┌─ The input
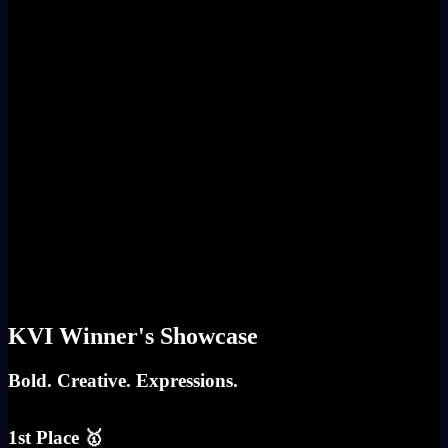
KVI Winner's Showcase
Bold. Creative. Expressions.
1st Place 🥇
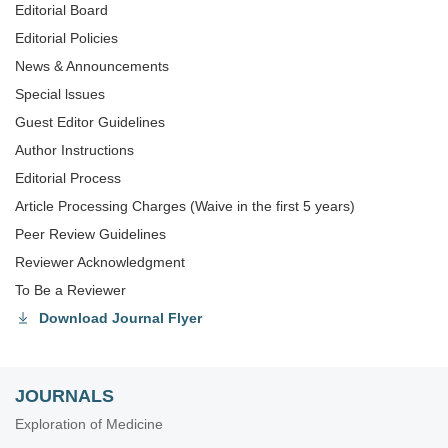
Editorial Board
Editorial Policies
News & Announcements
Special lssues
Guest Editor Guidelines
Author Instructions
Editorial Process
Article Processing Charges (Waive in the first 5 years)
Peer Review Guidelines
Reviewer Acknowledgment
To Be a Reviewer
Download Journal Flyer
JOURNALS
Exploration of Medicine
└─
┌─ The input
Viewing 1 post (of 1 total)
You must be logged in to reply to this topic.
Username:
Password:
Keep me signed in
└─
┌─ The input
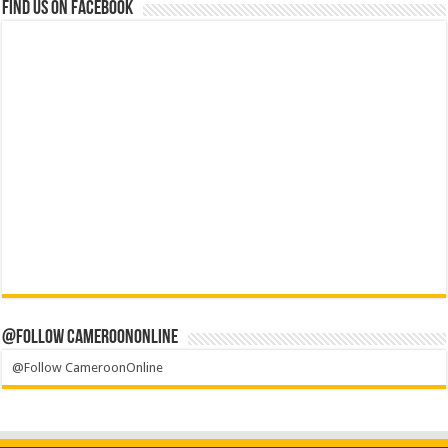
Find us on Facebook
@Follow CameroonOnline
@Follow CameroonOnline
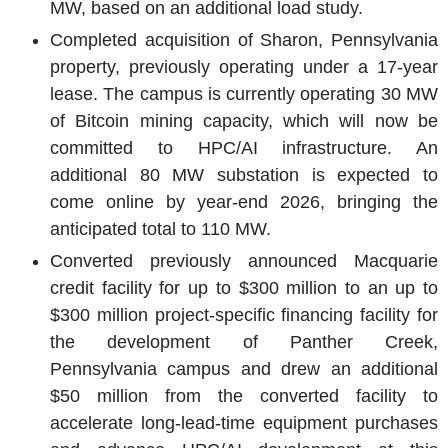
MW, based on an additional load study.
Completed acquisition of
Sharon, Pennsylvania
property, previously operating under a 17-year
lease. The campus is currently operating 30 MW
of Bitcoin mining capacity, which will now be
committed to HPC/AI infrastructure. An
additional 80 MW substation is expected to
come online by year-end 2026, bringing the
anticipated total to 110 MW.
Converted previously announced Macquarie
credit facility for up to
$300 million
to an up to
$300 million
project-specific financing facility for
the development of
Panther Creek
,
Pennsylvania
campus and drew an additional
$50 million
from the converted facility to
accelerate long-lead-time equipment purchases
└─
#### Aim of the exercise:
Your task is to copy only the lines above starting at the one containing "KVI Winner's Showcase" and ending at the one containing "Exploration of Medicine". Copy them exactly, both ends included, and omit the pictures.

#### Task answer:
KVI Winner's Showcase
Bold. Creative. Expressions.
1st Place 🥇
Editorial Board
Editorial Policies
News & Announcements
Special lssues
Guest Editor Guidelines
Author Instructions
Editorial Process
Article Processing Charges (Waive in the first 5 years)
Peer Review Guidelines
Reviewer Acknowledgment
To Be a Reviewer
Download Journal Flyer
JOURNALS
Exploration of Medicine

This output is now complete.